▶ _Input records_:
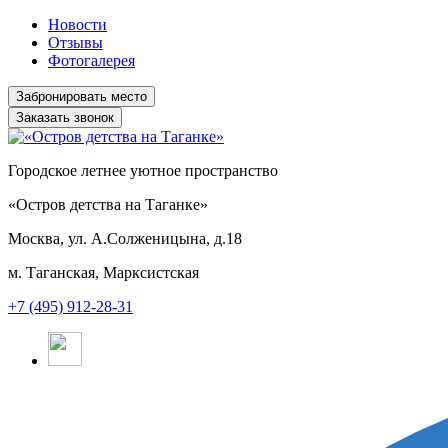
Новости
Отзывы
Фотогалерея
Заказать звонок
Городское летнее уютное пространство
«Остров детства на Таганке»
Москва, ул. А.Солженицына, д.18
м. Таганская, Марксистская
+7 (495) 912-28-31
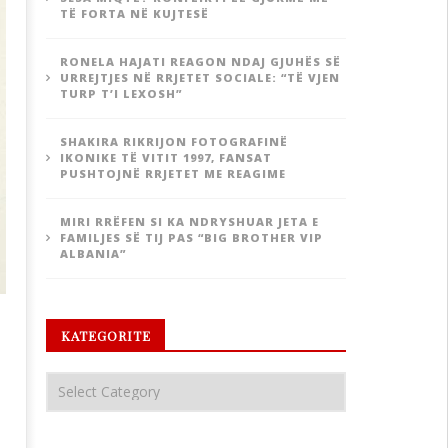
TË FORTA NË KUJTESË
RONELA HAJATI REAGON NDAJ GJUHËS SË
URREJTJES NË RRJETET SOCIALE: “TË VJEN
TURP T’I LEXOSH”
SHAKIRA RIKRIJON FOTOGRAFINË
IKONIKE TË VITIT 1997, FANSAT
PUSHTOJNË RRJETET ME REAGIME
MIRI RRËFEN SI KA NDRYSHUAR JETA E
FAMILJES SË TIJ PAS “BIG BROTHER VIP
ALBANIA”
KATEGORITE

--

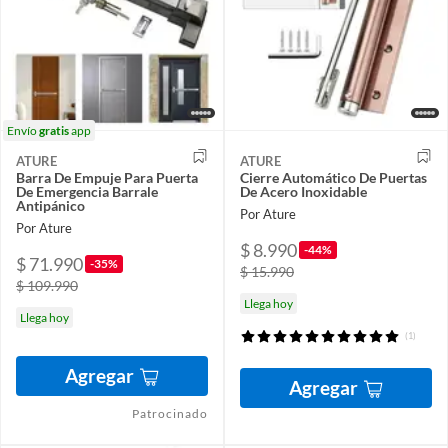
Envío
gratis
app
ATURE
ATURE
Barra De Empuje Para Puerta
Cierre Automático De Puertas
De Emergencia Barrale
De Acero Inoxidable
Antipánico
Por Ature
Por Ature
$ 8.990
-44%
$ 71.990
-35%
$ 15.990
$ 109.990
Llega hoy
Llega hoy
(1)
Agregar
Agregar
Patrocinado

==

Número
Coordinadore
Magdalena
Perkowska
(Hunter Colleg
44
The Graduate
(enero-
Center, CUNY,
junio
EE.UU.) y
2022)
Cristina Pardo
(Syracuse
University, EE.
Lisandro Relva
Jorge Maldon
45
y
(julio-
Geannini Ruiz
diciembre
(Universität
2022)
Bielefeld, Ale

▶ _The task_:
Above are some records; copy exactly the lines from the one with "De Acero Inoxidable" through the one with "Patrocinado", both included, and no others.

▶ _Solution below_:
De Acero Inoxidable
Antipánico
Por Ature
Por Ature
$ 8.990
-44%
$ 71.990
-35%
$ 15.990
$ 109.990
Llega hoy
Llega hoy
(1)
Agregar
Agregar
Patrocinado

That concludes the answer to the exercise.